Jay analyzes Giuliani's campaign itinerary over at HorseRaceBlog:


But in other respects, Giuliani's campaign itinerary has left me puzzled. In particular, Giuliani has made no stops in Michigan since November 1. He is up in the RCP average, but not by a large amount. I have no answers to this puzzle. I have only questions. Does the Giuliani campaign know something that the poll numbers are not telling us? Perhaps his position is stronger than the polls show, thus enabling him to ignore Michigan. Perhaps it is weaker, thus making trips there not worth his while. Are Michiganders like Floridians - not yet on-line in the same way that voters in Iowa and New Hampshire are? Does the Giuliani campaign simply not regard Michigan as a game changer?

Just as puzzling is Giuliani's de-emphasis of South Carolina, which has merited just two appearances since November 1. South Carolina is legitimately a five-way contest between Romney, Giuliani, McCain, Huckabee, and Thompson. And yet Guiliani does not seem to be campaigning there very hard. All of the questions that we asked about Michigan can be asked once again - with one additional hypothesis. Perhaps the Giuliani campaign thinks that, regardless of what happens in South Carolina, it cannot lose. In a five-man race, it is unlikely that the winner will win by enough to develop any momentum.

So - where has Giuliani been spending his time? Essentially, he has been toggling between New Hampshire, where he has made 18 public appearances since November 1, and the Super Tuesday states, where he has made 11 public appearances. This is consistent with the hypothesis about Giuliani's campaign I made in October. It is striking a balance between the early states and the states of February 5. This strategy has come into better focus now - whereas Giuliani was largely spreading his time between Iowa, New Hampshire, Florida, and South Carolina when I last wrote, it now appears that New Hampshire is the focus of his efforts.

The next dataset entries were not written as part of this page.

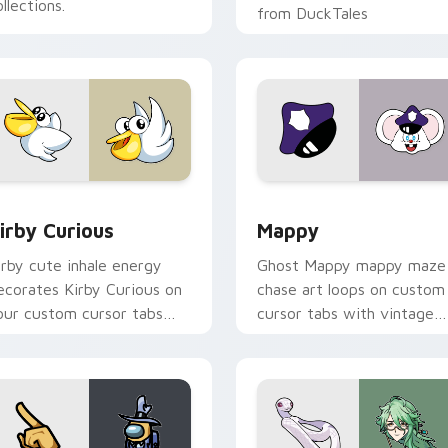
llections.
from DuckTales
w for Chrome, Edge and Windows
irby Curious custom cursor pack preview for Chrome, Edge a
Mappy custom cursor pack
irby Curious
Mappy
irby cute inhale energy
Ghost Mappy mappy maze
ecorates Kirby Curious on
chase art loops on custom
our custom cursor tabs
cursor tabs with vintage
ith copy ability fan
arcade desktop flair.
avorite style.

Tom broke down the Giuliani campaign's public nomination strategy last month, and as Jay argues, it would seem as if Rudy's itinerary is consistent with that plan. Since delegates are awarded by Congressional district in SC--and for the time being has no clear leader in the polls--it makes sense that he skip out on that primary for the granite state. In order to maintain a healthy position, he needs to do respectably in New Hampshire. While this thing has turned into an apparent dash between Romney and Huckabee, Giuliani is hoping to turn it into a marathon, with the finish line being in St. Paul. I get that.

Thus, you get the impression that Rudy views himself as too liberal to be the base's candidate. It's more likely that he sees himself as the ideal national candidate for the bulk of the party, and perhaps the second choice of the base, mainly due to the salience of security and terror issues. It strikes me as a bit of a gamble, but one that would give Giuliani a good degree of probable deniability if he were to get the nomination and run to the center.

I'm a sucker for historical parallels, so I wonder if Giuliani is basically Thomas Dewey with a cause. In other words, a relatively liberal Republican willing to embrace a cross-cutting issue that resonates across the spectrum. Dewey refused to redbait for political expedience, at least no more or less than Truman had already been doing. He once argued that you can't "shoot an idea with a gun." Well, Rudy is not only going to shoot that idea of Jihadism, he's going to bunker bust it, and keep all other options on the proverbial table.

Could this backfire on the GOP? Were he to get the nod, would they inadvertently be ending the Republican coalition built over the past 30+ years?


UPDATE:

Well there goes that "marathon" strategy.